I can hardly wait to play with my band again! In the meantime I made this video playing all the instruments. Video on iPhone, then edited on iMovie. I dumped the live recording onto Garageband, then gave it one pass with each of the other instruments. I'll try this again at some point and get better takes of everything. Cheers!


----------



## Midnight Rider (Apr 2, 2015)

Love it!,... my kind of of pure heart and soul music. 
I can hear a full production in my head with drums, some soul sister backup vocals, maybe a pinch of banjo and or harmonica,... but definitely a little Hammond B3 or C3 organ with Leslie 122 speaker cabinet.

Rick, I was watching another video of yours playing 'Below The Surface' and noticed and interesting string setup on the Seagull acoustic. Did you replace the nut to accommodate the three double string configurations? What gauge strings do you use?
At first I thought it was a Nashville tuning string set but with a closer look it is something I have never seen before. Is this your own original approach or one that has been used previously?,... or am I just that much out of the loop? lol.

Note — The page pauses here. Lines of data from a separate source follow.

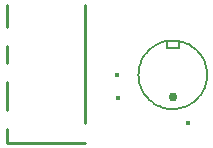
<source format=gbo>
G75*
%MOIN*%
%OFA0B0*%
%FSLAX24Y24*%
%IPPOS*%
%LPD*%
%AMOC8*
5,1,8,0,0,1.08239X$1,22.5*
%
%ADD10C,0.0080*%
%ADD11C,0.0296*%
%ADD12R,0.0118X0.0118*%
%ADD13C,0.0100*%
D10*
X007540Y016793D02*
X007542Y016860D01*
X007548Y016927D01*
X007558Y016993D01*
X007571Y017059D01*
X007589Y017124D01*
X007610Y017187D01*
X007635Y017249D01*
X007664Y017310D01*
X007696Y017369D01*
X007731Y017426D01*
X007770Y017480D01*
X007812Y017533D01*
X007857Y017583D01*
X007905Y017630D01*
X007955Y017674D01*
X008008Y017715D01*
X008063Y017753D01*
X008121Y017788D01*
X008180Y017819D01*
X008241Y017846D01*
X008304Y017871D01*
X008368Y017891D01*
X008433Y017907D01*
X008498Y017920D01*
X008565Y017929D01*
X008632Y017934D01*
X008699Y017935D01*
X008766Y017932D01*
X008832Y017925D01*
X008899Y017914D01*
X008964Y017900D01*
X009029Y017881D01*
X009092Y017859D01*
X009154Y017833D01*
X009214Y017804D01*
X009272Y017771D01*
X009329Y017734D01*
X009383Y017695D01*
X009434Y017652D01*
X009484Y017606D01*
X009530Y017558D01*
X009573Y017507D01*
X009614Y017453D01*
X009651Y017398D01*
X009685Y017340D01*
X009715Y017280D01*
X009742Y017218D01*
X009765Y017155D01*
X009784Y017091D01*
X009800Y017026D01*
X009812Y016960D01*
X009820Y016893D01*
X009824Y016827D01*
X009824Y016759D01*
X009820Y016693D01*
X009812Y016626D01*
X009800Y016560D01*
X009784Y016495D01*
X009765Y016431D01*
X009742Y016368D01*
X009715Y016306D01*
X009685Y016246D01*
X009651Y016188D01*
X009614Y016133D01*
X009573Y016079D01*
X009530Y016028D01*
X009484Y015980D01*
X009434Y015934D01*
X009383Y015891D01*
X009329Y015852D01*
X009272Y015815D01*
X009214Y015782D01*
X009154Y015753D01*
X009092Y015727D01*
X009029Y015705D01*
X008964Y015686D01*
X008899Y015672D01*
X008832Y015661D01*
X008766Y015654D01*
X008699Y015651D01*
X008632Y015652D01*
X008565Y015657D01*
X008498Y015666D01*
X008433Y015679D01*
X008368Y015695D01*
X008304Y015715D01*
X008241Y015740D01*
X008180Y015767D01*
X008121Y015798D01*
X008063Y015833D01*
X008008Y015871D01*
X007955Y015912D01*
X007905Y015956D01*
X007857Y016003D01*
X007812Y016053D01*
X007770Y016106D01*
X007731Y016160D01*
X007696Y016217D01*
X007664Y016276D01*
X007635Y016337D01*
X007610Y016399D01*
X007589Y016462D01*
X007571Y016527D01*
X007558Y016593D01*
X007548Y016659D01*
X007542Y016726D01*
X007540Y016793D01*
X008485Y017679D02*
X008879Y017679D01*
X008879Y017876D01*
X008485Y017876D02*
X008485Y017679D01*
D11*
X008682Y016045D03*
D12*
X009182Y015193D03*
X006852Y016003D03*
X006832Y016793D03*
D13*
X003143Y014993D02*
X003143Y014520D01*
X005741Y014520D01*
X005741Y015189D02*
X005741Y019126D01*
X003143Y019126D02*
X003143Y018378D01*
X003143Y017749D02*
X003143Y017197D01*
X003143Y016567D02*
X003143Y015623D01*
M02*

</source>
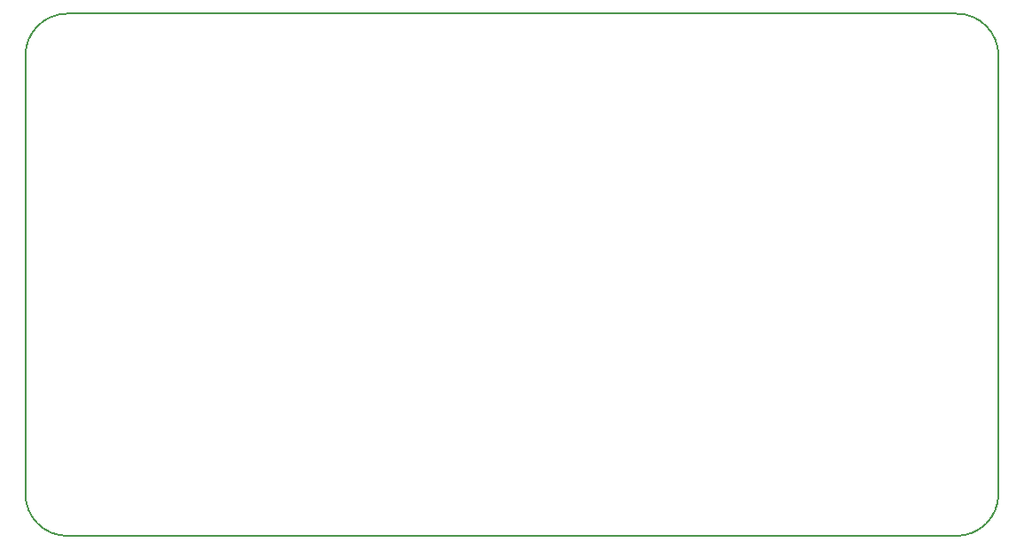
<source format=gbr>
%TF.GenerationSoftware,KiCad,Pcbnew,8.0.6*%
%TF.CreationDate,2024-11-27T16:10:29-06:00*%
%TF.ProjectId,hotdog_pad,686f7464-6f67-45f7-9061-642e6b696361,rev?*%
%TF.SameCoordinates,Original*%
%TF.FileFunction,Profile,NP*%
%FSLAX46Y46*%
G04 Gerber Fmt 4.6, Leading zero omitted, Abs format (unit mm)*
G04 Created by KiCad (PCBNEW 8.0.6) date 2024-11-27 16:10:29*
%MOMM*%
%LPD*%
G01*
G04 APERTURE LIST*
%TA.AperFunction,Profile*%
%ADD10C,0.200000*%
%TD*%
G04 APERTURE END LIST*
D10*
X83000000Y-86000000D02*
X168000000Y-86000000D01*
X168000000Y-36000000D02*
G75*
G02*
X172000000Y-40000000I0J-4000000D01*
G01*
X79000000Y-40000000D02*
G75*
G02*
X83000000Y-36000000I4000000J0D01*
G01*
X172000000Y-82000000D02*
G75*
G02*
X168000000Y-86000000I-4000000J0D01*
G01*
X172000000Y-82000000D02*
X172000000Y-40000000D01*
X79000000Y-40000000D02*
X79000000Y-82000000D01*
X168000000Y-36000000D02*
X83000000Y-36000000D01*
X83000000Y-86000000D02*
G75*
G02*
X79000000Y-82000000I0J4000000D01*
G01*
M02*

</source>
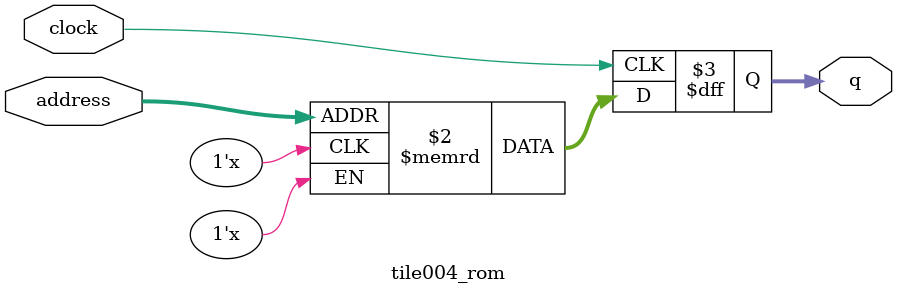
<source format=sv>
module tile004_rom (
	input logic clock,
	input logic [9:0] address,
	output logic [3:0] q
);

logic [3:0] memory [0:1023] /* synthesis ram_init_file = "./tile004/tile004.mif" */;

always_ff @ (posedge clock) begin
	q <= memory[address];
end

endmodule

</source>
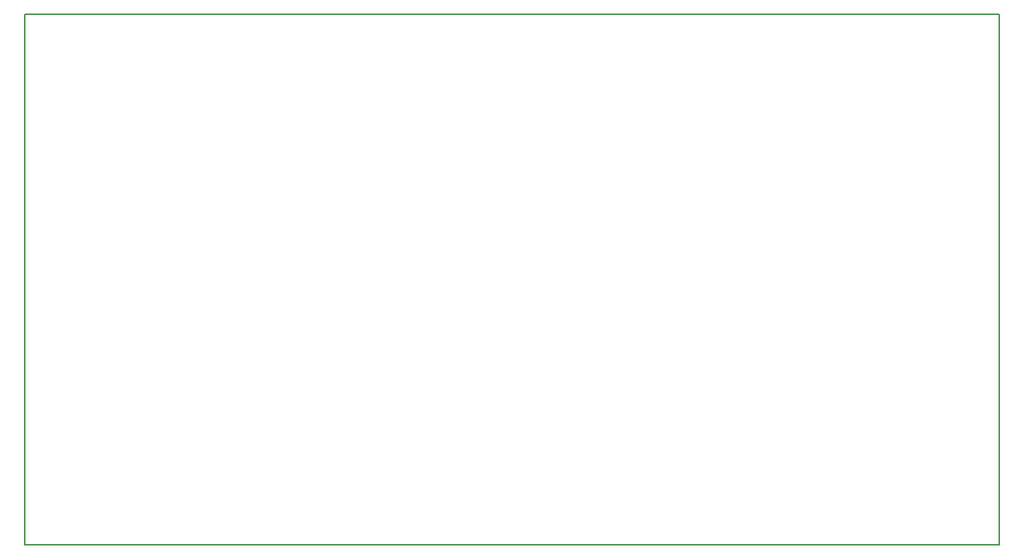
<source format=gm1>
%TF.GenerationSoftware,KiCad,Pcbnew,(5.1.7-0-10_14)*%
%TF.CreationDate,2021-02-01T11:36:59-06:00*%
%TF.ProjectId,Q-test-circuit,512d7465-7374-42d6-9369-72637569742e,rev?*%
%TF.SameCoordinates,Original*%
%TF.FileFunction,Profile,NP*%
%FSLAX46Y46*%
G04 Gerber Fmt 4.6, Leading zero omitted, Abs format (unit mm)*
G04 Created by KiCad (PCBNEW (5.1.7-0-10_14)) date 2021-02-01 11:36:59*
%MOMM*%
%LPD*%
G01*
G04 APERTURE LIST*
%TA.AperFunction,Profile*%
%ADD10C,0.150000*%
%TD*%
G04 APERTURE END LIST*
D10*
X108000000Y-74000000D02*
X108000000Y-134000000D01*
X218000000Y-134000000D02*
X108000000Y-134000000D01*
X218000000Y-74000000D02*
X218000000Y-134000000D01*
X108000000Y-74000000D02*
X218000000Y-74000000D01*
M02*

</source>
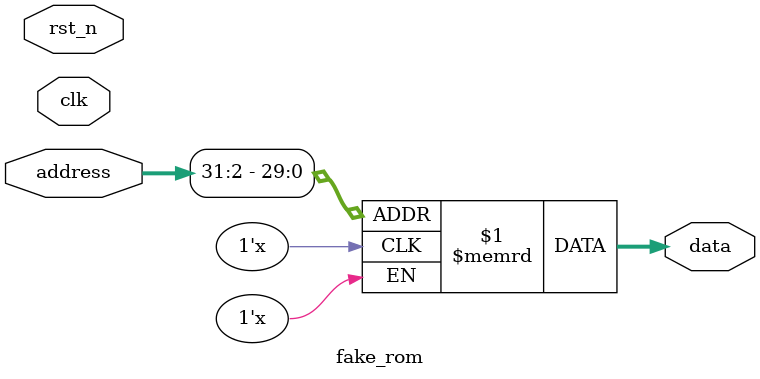
<source format=v>
/*-----------------------------------------------------
 File Name : fake_rom.v
 Purpose : a fake rom for test
 Creation Date : 18-10-2016
 Last Modified : Mon Oct 31 14:41:53 2016
 Created By : Jeasine Ma [jeasinema[at]gmail[dot]com]
-----------------------------------------------------*/
`ifndef __FAKE_ROM_V__
`define __FAKE_ROM_V__

`timescale 1ns/1ps

module fake_rom(/*autoarg*/
    //Inputs
    clk, rst_n, address, 

    //Outputs
    data
);

    input wire clk;
    input wire rst_n;

    input wire [31:0] address;
    output wire [31:0] data;

    reg[31:0] rom[0:2047];

    assign data = rom[address[31:2]];  // align with word

endmodule

`endif

</source>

Also enjoyed this perfromance.





I'm looking forward to seeing that Muskoka Moon this summer.


----------



## Rick in the Patch (Feb 28, 2021)

Midnight Rider said:


> Love it!,... my kind of of pure heart and soul music.
> I can hear a full production in my head with drums, some soul sister backup vocals, maybe a pinch of banjo and or harmonica,... but definitely a little Hammond B3 or C3 organ with Leslie 122 speaker cabinet.
> 
> Rick, I was watching another video of yours playing 'Below The Surface' and noticed and interesting string setup on the Seagull acoustic. Did you replace the nut to accommodate the three double string configurations? What gauge strings do you use?
> ...


----------



## bw66 (Dec 17, 2009)

Nice! Looking forward to hearing you live again!


----------



## Midnight Rider (Apr 2, 2015)

Thanks for the explanation on the Cuban Tres. I will be looking for a used one for sale to cut my teeth on. I can see where this instrument will come into play during the process of recording some of my songs. A good reminder that I don't know all there is to know about the world of stringed instruments,... another humbling life experience.


----------